In this study, workload was based on relative exercise intensity for purposes of practical applicability. However, future studies, particularly those interested in investigating mechanisms underlying differences in WB sweat electrolyte concentrations, should consider standardizing absolute workload and include other measurements such as body core temperature, skin temperature, skin blood flow, and/or heat-activated sweat gland density.

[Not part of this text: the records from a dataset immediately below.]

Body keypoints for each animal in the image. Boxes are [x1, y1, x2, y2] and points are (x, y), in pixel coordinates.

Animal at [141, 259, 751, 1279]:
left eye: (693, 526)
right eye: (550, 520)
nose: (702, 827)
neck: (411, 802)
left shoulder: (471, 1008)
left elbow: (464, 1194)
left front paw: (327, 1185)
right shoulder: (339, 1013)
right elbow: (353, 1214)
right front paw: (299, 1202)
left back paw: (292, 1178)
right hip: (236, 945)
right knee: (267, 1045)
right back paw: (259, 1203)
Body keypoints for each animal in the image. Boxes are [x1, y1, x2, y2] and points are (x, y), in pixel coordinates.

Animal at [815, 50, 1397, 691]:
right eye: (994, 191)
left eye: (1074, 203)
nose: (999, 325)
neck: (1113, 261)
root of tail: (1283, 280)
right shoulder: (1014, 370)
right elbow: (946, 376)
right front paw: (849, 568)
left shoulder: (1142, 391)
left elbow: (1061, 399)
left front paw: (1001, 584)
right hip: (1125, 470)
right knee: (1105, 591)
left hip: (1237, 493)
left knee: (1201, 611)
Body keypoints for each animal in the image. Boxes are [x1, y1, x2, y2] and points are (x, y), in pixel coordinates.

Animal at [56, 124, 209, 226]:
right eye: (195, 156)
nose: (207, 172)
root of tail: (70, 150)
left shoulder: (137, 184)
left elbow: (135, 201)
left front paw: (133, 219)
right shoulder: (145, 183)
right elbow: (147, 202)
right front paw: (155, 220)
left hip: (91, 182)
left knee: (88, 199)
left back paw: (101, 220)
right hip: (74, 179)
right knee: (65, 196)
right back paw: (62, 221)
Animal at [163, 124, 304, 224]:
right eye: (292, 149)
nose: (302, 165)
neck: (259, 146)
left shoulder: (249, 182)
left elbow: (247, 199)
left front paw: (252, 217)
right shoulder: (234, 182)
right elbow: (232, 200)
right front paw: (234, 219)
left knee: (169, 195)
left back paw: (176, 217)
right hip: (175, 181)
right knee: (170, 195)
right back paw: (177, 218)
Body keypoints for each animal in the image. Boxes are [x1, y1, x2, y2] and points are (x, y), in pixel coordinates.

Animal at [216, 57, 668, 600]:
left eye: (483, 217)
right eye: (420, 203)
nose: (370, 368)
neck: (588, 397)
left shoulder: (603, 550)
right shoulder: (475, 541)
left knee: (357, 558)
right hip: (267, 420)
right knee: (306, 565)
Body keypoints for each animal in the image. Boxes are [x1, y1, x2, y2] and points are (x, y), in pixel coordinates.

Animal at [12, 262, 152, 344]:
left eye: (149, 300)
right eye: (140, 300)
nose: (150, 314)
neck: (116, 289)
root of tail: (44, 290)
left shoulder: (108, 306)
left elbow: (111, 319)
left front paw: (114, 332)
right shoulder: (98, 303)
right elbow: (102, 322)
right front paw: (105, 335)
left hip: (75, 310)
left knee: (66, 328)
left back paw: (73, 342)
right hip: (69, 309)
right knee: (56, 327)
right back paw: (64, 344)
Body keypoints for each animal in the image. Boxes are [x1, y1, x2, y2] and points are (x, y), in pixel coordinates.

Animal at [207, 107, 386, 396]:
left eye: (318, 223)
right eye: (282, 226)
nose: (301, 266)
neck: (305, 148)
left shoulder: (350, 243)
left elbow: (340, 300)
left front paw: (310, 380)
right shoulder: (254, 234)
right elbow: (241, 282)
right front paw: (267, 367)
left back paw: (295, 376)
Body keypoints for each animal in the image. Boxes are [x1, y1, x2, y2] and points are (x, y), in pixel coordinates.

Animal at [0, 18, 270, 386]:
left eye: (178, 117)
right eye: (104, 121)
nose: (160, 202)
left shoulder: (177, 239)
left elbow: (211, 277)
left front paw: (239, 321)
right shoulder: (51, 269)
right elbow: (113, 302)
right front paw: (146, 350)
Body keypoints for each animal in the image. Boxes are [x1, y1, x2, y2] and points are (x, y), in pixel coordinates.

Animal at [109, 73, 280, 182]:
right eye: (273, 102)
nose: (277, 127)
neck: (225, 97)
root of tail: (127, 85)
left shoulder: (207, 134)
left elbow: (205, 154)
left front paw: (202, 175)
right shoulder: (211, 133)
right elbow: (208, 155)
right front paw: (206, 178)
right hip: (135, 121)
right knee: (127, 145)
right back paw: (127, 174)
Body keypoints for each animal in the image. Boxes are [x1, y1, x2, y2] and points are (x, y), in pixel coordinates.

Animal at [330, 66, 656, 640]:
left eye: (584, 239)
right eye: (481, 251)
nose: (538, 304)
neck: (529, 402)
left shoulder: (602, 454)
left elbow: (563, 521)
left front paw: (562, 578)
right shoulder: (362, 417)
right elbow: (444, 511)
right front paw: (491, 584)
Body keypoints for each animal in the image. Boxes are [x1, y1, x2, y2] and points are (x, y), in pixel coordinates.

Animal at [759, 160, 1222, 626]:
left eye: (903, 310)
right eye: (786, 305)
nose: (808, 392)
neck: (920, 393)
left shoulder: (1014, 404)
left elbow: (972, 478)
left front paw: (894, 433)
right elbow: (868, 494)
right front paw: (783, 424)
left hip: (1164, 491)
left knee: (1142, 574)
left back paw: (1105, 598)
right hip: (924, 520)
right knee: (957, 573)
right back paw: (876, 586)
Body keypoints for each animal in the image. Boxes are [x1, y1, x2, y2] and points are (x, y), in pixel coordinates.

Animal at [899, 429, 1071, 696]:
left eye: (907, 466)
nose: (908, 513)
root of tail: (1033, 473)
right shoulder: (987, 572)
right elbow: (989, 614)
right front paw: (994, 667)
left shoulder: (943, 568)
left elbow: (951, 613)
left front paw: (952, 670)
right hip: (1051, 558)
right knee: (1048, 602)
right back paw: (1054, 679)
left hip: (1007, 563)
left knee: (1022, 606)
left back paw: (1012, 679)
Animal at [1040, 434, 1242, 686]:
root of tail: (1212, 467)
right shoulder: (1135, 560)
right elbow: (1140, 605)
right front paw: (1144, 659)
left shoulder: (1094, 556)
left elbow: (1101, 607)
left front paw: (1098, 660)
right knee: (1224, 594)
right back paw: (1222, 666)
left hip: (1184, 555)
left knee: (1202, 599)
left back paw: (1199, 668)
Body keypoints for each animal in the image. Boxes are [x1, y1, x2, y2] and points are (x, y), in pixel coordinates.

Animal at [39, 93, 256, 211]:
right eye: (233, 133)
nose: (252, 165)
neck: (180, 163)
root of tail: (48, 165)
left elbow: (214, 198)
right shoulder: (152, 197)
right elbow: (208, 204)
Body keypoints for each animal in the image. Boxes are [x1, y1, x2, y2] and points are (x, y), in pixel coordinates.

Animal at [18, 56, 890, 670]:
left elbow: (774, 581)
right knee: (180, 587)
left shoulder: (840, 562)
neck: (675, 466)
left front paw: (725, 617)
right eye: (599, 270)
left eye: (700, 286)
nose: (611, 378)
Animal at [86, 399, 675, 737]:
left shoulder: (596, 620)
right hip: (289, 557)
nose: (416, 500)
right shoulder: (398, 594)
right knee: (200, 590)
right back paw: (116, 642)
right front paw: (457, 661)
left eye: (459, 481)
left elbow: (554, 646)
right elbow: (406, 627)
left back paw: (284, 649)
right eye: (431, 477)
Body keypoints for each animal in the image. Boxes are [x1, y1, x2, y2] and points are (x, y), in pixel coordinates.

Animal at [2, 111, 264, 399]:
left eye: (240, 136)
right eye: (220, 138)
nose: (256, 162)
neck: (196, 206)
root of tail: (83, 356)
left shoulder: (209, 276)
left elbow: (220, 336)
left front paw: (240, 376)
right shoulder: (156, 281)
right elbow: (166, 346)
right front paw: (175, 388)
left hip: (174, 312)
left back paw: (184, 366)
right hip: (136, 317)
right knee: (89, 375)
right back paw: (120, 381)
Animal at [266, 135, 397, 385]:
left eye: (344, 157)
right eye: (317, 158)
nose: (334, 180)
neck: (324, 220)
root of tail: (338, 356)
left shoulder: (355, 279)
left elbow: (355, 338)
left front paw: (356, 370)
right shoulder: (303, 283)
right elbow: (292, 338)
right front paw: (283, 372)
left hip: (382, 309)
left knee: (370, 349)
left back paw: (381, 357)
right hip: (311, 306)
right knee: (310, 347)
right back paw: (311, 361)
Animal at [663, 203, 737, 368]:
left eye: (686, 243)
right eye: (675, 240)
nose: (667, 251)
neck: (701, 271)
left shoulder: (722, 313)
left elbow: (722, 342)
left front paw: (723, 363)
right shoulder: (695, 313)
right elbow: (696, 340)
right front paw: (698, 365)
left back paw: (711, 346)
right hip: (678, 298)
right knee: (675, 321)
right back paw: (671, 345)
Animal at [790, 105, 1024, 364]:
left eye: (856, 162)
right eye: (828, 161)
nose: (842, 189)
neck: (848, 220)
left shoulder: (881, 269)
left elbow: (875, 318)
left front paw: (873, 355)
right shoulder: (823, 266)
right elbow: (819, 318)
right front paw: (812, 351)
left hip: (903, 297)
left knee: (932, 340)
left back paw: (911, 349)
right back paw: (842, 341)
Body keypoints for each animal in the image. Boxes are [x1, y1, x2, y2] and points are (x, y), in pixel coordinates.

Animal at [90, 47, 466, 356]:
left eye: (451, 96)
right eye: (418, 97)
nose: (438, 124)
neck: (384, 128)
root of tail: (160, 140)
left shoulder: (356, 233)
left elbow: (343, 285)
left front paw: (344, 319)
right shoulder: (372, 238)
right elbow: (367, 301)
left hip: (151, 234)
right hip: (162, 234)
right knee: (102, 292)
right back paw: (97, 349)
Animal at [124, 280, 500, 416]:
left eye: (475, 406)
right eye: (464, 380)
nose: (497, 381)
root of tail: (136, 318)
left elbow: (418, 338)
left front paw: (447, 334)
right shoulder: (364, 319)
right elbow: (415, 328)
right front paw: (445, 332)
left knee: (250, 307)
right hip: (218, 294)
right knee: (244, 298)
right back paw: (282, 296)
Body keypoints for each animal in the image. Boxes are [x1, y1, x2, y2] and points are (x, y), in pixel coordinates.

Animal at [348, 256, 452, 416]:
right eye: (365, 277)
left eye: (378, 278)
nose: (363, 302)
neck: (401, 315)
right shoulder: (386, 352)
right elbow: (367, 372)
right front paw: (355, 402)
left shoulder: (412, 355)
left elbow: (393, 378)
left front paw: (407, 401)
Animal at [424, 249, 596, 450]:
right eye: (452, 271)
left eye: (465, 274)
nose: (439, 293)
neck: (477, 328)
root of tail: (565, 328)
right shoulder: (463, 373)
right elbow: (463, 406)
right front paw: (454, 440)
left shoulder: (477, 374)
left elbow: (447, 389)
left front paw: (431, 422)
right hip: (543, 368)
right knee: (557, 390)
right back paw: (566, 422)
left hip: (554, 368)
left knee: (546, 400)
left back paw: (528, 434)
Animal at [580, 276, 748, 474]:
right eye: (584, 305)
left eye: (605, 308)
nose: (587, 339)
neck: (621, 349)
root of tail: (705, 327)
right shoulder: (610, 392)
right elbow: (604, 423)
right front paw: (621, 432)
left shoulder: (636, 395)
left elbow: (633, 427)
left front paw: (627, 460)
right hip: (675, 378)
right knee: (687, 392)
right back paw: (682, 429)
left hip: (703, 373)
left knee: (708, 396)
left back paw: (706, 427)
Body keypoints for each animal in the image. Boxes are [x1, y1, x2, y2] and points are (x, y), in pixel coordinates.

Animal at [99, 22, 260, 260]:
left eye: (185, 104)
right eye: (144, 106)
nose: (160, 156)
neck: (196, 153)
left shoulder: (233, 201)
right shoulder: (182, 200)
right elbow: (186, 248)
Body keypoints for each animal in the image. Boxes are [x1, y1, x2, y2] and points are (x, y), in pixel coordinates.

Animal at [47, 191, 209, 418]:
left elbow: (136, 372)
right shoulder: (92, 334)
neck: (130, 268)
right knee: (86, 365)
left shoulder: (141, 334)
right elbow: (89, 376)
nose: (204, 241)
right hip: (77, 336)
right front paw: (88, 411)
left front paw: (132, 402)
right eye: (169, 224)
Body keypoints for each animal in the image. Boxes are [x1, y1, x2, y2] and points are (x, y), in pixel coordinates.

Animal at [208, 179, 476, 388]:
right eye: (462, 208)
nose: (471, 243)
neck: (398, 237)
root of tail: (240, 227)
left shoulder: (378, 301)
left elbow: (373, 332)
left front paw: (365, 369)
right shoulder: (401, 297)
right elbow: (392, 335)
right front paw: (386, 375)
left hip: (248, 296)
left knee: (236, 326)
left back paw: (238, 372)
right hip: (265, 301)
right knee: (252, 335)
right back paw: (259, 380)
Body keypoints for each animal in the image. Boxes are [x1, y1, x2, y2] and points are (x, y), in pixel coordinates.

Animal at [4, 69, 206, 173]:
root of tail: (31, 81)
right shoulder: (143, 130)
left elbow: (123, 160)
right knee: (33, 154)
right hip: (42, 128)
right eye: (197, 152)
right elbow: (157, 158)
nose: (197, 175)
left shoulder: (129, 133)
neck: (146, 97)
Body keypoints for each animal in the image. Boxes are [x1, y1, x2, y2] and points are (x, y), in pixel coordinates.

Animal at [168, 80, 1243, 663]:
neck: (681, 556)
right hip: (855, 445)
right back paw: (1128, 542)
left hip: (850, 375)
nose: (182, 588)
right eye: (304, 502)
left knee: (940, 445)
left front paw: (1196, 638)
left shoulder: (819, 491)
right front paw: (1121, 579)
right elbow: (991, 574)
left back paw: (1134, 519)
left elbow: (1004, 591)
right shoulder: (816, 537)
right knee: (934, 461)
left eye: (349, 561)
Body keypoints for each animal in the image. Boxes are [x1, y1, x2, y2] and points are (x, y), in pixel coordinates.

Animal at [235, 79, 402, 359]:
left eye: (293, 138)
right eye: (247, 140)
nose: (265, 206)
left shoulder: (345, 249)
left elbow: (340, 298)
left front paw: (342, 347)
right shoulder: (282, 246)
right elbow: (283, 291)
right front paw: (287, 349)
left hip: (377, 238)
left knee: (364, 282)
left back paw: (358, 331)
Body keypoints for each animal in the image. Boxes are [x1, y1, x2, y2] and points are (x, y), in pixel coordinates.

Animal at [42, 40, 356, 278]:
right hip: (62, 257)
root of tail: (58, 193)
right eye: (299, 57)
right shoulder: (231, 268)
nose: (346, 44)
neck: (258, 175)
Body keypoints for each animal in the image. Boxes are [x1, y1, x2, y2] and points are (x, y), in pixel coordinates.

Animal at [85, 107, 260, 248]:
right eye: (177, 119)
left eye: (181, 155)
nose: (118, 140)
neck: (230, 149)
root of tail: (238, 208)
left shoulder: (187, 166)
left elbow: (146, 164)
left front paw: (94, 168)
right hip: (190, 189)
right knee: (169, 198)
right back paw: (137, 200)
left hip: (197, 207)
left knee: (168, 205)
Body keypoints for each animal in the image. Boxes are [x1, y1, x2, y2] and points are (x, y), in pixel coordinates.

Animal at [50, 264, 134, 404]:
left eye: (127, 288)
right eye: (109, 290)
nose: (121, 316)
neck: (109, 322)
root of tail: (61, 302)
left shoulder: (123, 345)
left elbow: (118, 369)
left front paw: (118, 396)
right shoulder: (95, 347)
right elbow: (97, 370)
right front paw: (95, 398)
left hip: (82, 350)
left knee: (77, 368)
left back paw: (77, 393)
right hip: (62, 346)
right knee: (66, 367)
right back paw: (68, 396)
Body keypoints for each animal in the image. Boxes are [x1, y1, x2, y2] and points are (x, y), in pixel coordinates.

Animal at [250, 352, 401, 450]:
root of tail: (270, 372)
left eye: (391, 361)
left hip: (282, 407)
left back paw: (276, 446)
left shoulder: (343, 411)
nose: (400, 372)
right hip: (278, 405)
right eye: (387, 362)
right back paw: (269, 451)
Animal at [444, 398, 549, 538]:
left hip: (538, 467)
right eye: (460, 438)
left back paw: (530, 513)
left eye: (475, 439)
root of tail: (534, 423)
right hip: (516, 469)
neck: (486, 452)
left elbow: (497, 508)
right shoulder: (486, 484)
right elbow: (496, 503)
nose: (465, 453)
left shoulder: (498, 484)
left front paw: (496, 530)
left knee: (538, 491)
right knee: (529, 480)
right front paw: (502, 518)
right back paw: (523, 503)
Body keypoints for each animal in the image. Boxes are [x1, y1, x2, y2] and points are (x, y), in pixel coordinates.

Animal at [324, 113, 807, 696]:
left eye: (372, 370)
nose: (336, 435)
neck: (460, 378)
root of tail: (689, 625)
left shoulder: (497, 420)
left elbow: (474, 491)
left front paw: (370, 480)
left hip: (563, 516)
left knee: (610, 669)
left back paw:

The results reported here are only applicable to the specific conditions of the present study. It is possible that various factors not accounted for, in this study, could impact the relation between REG and WB sweat electrolyte concentrations. Therefore, future research is needed to determine the effect of patch application timing and adherence duration, exercise mode (e.g., involving running or intermittent sports), variations in environmental conditions (e.g., ambient temperature, humidity, wind, and solar load), and individual factors (e.g., race/ethnicity, training, and heat acclimation status) on the relation between REG and WB sweat electrolyte concentrations.

Conclusion

Total sweat Na+ and Cl losses increased by ~ 150% from 45 to 65% VO2max, suggesting that different fluid/electrolyte intake strategies may be needed depending upon variations in exercise intensity between training sessions/competitions. The effect of exercise intensity on the relation between REG and WB sweat electrolyte concentrations varied among sites. Based on these findings, it seems that regression equations can be used to predict WB sweat [Na+] and [Cl] from some REG sites (e.g., dorsal forearm) irrespective of intensity when exercising between 45% and 65% VO2max and using the same methodology employed in this study. However, other sites (especially the ventral wrist, lower back, thigh, and calf) require separate prediction equations that account for workload.